**Task:**
Please restate the data word for word, in full.

Records drawn from a dataset
○ ○ ○ ○

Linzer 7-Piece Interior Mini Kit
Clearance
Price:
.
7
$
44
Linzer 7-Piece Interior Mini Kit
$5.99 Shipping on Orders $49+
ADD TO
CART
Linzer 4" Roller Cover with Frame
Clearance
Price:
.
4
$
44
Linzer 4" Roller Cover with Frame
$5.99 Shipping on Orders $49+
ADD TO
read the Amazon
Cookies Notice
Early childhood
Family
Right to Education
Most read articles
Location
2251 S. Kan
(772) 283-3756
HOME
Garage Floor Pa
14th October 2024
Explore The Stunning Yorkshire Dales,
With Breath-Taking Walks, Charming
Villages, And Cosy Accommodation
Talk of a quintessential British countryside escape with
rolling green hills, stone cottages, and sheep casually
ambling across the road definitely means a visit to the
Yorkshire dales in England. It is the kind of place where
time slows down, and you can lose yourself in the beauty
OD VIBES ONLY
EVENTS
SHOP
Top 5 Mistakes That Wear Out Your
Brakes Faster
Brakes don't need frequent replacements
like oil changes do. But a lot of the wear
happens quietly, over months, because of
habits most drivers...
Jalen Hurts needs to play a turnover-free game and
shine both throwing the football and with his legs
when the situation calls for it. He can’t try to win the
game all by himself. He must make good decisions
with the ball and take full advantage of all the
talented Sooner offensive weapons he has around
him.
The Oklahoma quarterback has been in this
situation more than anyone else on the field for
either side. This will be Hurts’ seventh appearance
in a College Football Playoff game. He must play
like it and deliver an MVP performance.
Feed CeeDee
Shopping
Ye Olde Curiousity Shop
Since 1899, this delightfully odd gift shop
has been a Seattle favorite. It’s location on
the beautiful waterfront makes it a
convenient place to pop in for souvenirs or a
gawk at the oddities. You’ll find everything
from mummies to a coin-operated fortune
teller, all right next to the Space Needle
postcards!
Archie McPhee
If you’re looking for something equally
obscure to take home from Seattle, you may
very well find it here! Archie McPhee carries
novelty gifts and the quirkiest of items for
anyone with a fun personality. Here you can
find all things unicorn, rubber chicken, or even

○ ○ ○ ○

**Answer section:**
Linzer 7-Piece Interior Mini Kit
Clearance
Price:
.
7
$
44
Linzer 7-Piece Interior Mini Kit
$5.99 Shipping on Orders $49+
ADD TO
CART
Linzer 4" Roller Cover with Frame
Clearance
Price:
.
4
$
44
Linzer 4" Roller Cover with Frame
$5.99 Shipping on Orders $49+
ADD TO
read the Amazon
Cookies Notice
Early childhood
Family
Right to Education
Most read articles
Location
2251 S. Kan
(772) 283-3756
HOME
Garage Floor Pa
14th October 2024
Explore The Stunning Yorkshire Dales,
With Breath-Taking Walks, Charming
Villages, And Cosy Accommodation
Talk of a quintessential British countryside escape with
rolling green hills, stone cottages, and sheep casually
ambling across the road definitely means a visit to the
Yorkshire dales in England. It is the kind of place where
time slows down, and you can lose yourself in the beauty
OD VIBES ONLY
EVENTS
SHOP
Top 5 Mistakes That Wear Out Your
Brakes Faster
Brakes don't need frequent replacements
like oil changes do. But a lot of the wear
happens quietly, over months, because of
habits most drivers...
Jalen Hurts needs to play a turnover-free game and
shine both throwing the football and with his legs
when the situation calls for it. He can’t try to win the
game all by himself. He must make good decisions
with the ball and take full advantage of all the
talented Sooner offensive weapons he has around
him.
The Oklahoma quarterback has been in this
situation more than anyone else on the field for
either side. This will be Hurts’ seventh appearance
in a College Football Playoff game. He must play
like it and deliver an MVP performance.
Feed CeeDee
Shopping
Ye Olde Curiousity Shop
Since 1899, this delightfully odd gift shop
has been a Seattle favorite. It’s location on
the beautiful waterfront makes it a
convenient place to pop in for souvenirs or a
gawk at the oddities. You’ll find everything
from mummies to a coin-operated fortune
teller, all right next to the Space Needle
postcards!
Archie McPhee
If you’re looking for something equally
obscure to take home from Seattle, you may
very well find it here! Archie McPhee carries
novelty gifts and the quirkiest of items for
anyone with a fun personality. Here you can
find all things unicorn, rubber chicken, or even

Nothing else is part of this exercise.